When tracing context is active, the insert path can add trace information into
the payload before writing it. If use_local_time is enabled and no run_at
is supplied, the Rust process time is used as the job's run time; otherwise the
SQL layer uses database time.
Fetching Jobs
Workers do not scan every job type. During initialization they know the task
identifiers they can run, and fetch only jobs whose task_id is in that set.
The fetch query requires:
is_available = truerun_at <= now(), or the supplied local timestamp- no forbidden flags selected by this worker
- an available queue when the job belongs to a named queue
Jobs are ordered by priority asc, run_at asc, then locked with:
for update
skip locked
After selecting a row, the same query increments attempts, sets locked_by
to the worker id, and records locked_at. For queued jobs, the related
job_queues row is also locked by the worker. This is the core coordination
mechanism that lets multiple worker processes share the same PostgreSQL queue
without taking the same job.
Worker Loop
Worker::run() performs the runtime lifecycle in this order:
- Register the worker when recovery support is enabled.

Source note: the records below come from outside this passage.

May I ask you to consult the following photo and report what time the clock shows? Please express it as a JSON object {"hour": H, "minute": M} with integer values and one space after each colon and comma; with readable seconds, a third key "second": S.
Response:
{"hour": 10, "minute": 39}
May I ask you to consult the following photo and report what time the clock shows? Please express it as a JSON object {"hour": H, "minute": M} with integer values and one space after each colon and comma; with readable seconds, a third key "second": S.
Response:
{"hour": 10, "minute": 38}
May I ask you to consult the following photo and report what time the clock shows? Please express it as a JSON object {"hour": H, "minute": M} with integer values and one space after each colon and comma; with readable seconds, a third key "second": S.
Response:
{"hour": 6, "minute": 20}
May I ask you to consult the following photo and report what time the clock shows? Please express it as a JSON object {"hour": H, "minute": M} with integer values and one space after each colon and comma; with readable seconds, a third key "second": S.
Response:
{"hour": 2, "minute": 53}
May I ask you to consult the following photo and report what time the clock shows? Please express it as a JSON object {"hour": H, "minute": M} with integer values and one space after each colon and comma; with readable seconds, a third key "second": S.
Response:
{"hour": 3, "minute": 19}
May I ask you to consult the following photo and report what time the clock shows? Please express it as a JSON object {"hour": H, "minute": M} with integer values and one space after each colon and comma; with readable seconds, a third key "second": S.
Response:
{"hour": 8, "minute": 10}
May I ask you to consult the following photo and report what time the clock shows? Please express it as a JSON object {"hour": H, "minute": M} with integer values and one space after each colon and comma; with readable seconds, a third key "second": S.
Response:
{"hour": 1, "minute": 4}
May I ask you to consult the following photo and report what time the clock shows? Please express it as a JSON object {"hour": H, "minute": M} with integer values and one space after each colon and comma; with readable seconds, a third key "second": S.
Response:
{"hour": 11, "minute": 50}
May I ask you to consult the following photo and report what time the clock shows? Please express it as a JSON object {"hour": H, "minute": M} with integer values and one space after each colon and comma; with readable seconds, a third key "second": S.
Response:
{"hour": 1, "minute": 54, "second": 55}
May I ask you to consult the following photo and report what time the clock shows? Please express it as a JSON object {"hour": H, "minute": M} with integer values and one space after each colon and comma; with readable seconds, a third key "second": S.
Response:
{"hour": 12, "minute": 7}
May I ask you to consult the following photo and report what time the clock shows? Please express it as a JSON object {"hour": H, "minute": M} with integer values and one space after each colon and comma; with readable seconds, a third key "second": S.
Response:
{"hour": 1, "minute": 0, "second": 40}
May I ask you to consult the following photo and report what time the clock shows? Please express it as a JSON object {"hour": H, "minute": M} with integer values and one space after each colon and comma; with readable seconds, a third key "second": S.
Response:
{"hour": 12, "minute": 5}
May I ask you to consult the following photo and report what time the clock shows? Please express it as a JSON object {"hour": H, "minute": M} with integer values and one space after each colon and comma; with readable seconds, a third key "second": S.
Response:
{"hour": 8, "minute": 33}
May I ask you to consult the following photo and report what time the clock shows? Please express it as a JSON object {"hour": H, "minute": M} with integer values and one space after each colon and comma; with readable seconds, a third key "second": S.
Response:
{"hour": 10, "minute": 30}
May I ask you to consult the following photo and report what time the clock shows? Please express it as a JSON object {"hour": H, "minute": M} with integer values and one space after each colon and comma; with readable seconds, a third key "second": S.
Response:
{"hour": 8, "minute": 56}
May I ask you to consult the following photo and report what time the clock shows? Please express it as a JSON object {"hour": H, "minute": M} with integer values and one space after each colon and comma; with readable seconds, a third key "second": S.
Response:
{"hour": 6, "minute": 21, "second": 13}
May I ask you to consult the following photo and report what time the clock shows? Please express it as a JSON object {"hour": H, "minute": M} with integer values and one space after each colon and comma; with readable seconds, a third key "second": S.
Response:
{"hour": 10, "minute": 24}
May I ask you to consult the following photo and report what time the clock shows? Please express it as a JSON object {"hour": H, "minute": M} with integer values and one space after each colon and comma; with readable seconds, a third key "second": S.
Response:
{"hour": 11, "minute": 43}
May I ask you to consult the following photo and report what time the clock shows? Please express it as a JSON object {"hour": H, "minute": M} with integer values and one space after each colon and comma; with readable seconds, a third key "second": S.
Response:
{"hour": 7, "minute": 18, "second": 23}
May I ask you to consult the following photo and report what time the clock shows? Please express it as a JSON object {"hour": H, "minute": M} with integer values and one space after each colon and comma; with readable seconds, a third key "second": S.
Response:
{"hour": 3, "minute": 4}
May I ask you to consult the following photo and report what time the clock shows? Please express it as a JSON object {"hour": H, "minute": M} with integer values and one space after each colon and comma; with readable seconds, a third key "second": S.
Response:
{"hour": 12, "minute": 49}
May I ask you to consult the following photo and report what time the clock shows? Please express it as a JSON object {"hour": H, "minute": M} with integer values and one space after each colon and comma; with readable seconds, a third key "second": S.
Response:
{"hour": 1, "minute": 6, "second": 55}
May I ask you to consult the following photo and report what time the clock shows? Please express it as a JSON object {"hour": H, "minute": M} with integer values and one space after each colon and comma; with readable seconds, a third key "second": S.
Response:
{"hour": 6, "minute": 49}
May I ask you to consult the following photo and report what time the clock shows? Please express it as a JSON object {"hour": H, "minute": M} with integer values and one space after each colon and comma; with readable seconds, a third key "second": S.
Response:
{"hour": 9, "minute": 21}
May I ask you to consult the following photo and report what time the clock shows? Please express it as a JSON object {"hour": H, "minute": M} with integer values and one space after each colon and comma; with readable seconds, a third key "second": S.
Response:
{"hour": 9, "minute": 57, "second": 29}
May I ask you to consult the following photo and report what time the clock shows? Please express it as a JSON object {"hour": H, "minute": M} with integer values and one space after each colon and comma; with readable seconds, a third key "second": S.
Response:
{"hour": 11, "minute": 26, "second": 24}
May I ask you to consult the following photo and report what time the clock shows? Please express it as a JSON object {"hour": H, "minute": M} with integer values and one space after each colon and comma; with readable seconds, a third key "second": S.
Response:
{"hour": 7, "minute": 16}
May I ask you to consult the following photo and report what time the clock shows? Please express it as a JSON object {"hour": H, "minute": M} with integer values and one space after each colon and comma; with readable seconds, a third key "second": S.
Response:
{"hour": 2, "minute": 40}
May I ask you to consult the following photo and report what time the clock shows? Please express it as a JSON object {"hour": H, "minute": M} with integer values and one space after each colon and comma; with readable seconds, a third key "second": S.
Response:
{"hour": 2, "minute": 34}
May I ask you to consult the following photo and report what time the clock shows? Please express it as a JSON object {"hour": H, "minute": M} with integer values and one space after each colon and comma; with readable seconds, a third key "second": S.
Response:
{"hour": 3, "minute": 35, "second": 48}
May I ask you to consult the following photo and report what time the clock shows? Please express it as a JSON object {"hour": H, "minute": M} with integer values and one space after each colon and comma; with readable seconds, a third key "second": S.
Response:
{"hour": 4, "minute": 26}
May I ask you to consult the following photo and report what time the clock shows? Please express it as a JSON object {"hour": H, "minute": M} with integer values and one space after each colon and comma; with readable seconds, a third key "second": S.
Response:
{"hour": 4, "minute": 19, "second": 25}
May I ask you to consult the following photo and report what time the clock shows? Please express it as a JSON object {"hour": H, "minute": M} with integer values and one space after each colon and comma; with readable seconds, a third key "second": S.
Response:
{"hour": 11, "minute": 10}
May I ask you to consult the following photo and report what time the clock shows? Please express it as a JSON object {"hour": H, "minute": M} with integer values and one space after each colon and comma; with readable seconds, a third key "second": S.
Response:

- Emit worker start hooks.
- Spawn recovery background tasks.
- Run the crontab scheduler and job runner together.
- Wait for completion and failure batchers to flush on shutdown.
- Stop recovery tasks, emit shutdown hooks, and deregister the worker.
The job runner listens for job signals. A signal can come from the PostgreSQL
listener, the polling interval, run_once, or the local queue. Each signal is
fanned out to the configured concurrency so idle worker tasks can attempt to
fetch jobs. Signals are wakeup hints rather than durable work items, so the
dispatcher coalesces them when worker tasks are already saturated. This keeps
PostgreSQL notification listeners drained while polling still provides the
fallback path for missed or future work.
There are two fetch modes:
- Direct mode fetches one job per worker task with
get_job. - Local queue mode prefetches jobs with
batch_get_jobsand wakes worker tasks through an internal signal when cached jobs are available.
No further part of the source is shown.